Spy Kids 3-D: Game Over
Opens Fri July 25
As any unwilling post-teen matinee attendee could testify, the average children's film shouldn't be wished on even that tubby paste-eating kid down the block. Cutting-edge CGI and flavor-of-the-month vocal talent aside, the overwhelming sensation from 99% of modern family fare is that of a group of middle-aged guys pacing around a boardroom, frantically trying to cram one last nugget of theme park synergy into their product. Not so with the Spy Kids series, which feels (thanks to the efforts of writer/director/ editor/visual effects supervisor Robert Rodriguez) like it sprang directly from the brainwaves of the archetypal 10-year-old, with nary a trace of test marketing or demographically determined product placement.

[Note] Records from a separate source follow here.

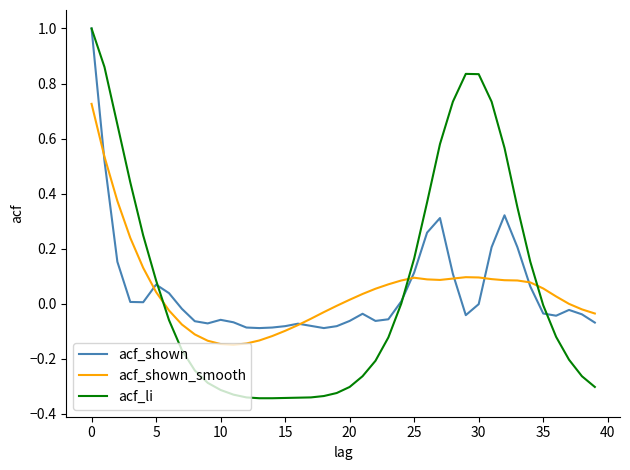

In acf_shown_smooth, how many points are higher than both neighbors (excluding endpoints)?

2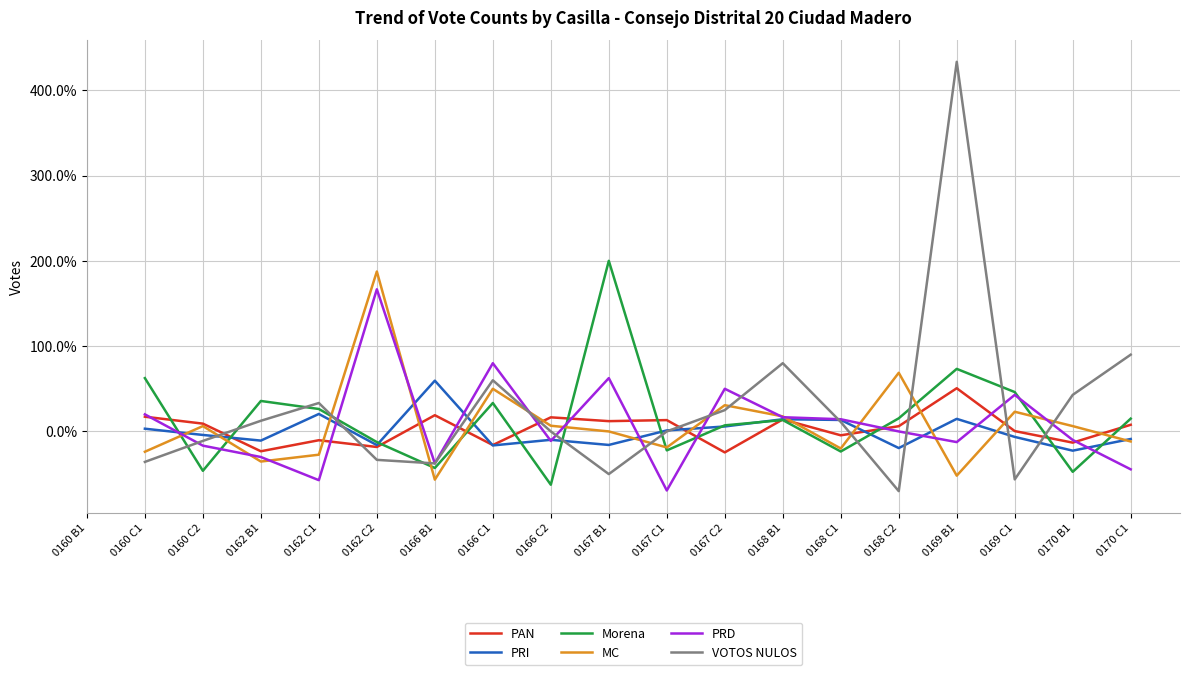

How many negative values does the Morena series have?

7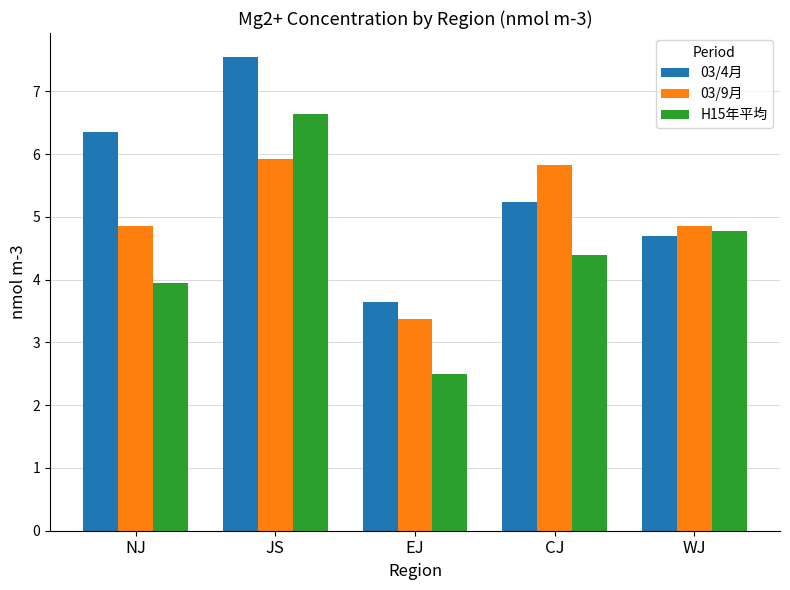

What is the sum of the 03/9月 values at JS and EJ?

9.3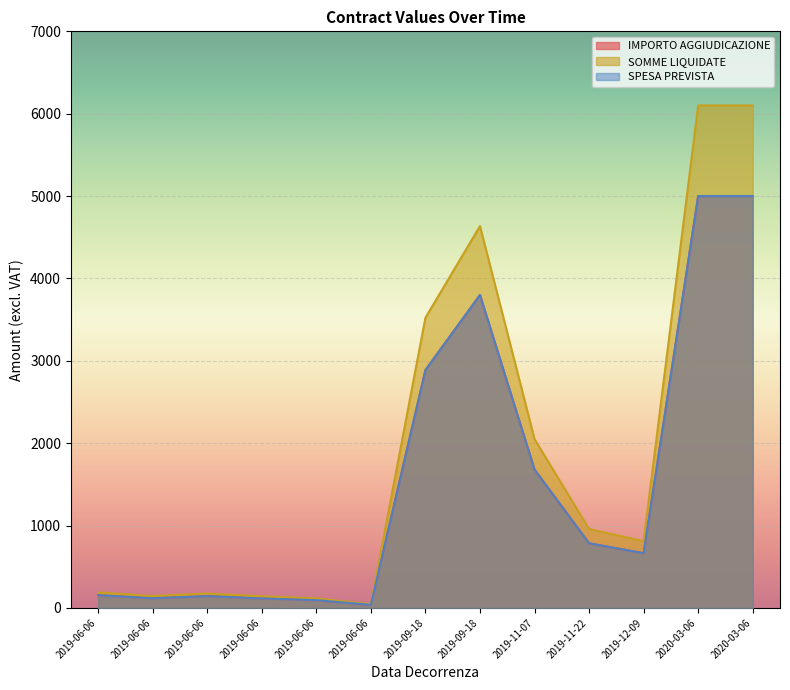

True or false: IMPORTO AGGIUDICAZIONE (esclusa IVA) has more than 0 points higher than both neighbors.

True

Set inside a world-threatening virtual reality video game, Spy Kids 3-D: Game Over retains the homemade virtues that made the earlier installments such an un-selfconscious delight: pleasingly clunky visuals, arch-villains (here, Sylvester Stallone, loose as a goose and filled with self-mockery) who end up seeing the light instead of getting blasted into atoms, and family friendly morals that don't stick in the craw. Adding to the wow factor is Rodriguez's decision to shoot in 3-D, which results in an awesome variety of objects gleefully flung directly towards the audience's eyeballs. Imagine if the makers of Tron had indulged in a three-day Sugar Smacks and Pop Rocks bender immediately before filming; that gives you an idea of the unholy energy on display.
A few minor speedbumps to report: the plot is perhaps a tad too defiantly nonsensical, and the cyber-bound environment unfortunately reduces the involvement of the adult characters to mere cameos. Ultimately, such small quibbles pale beside the monstrous good cheer of the whole shebang, especially the ecstatic-beyond-words finale, in which every character from the entire series joins forces to smack down an army of giant robot Stallone-apes. Cheech Marin with a jetpack and a power-assisted Ricardo Montalban: these are the images that our future generations should be taught to embrace.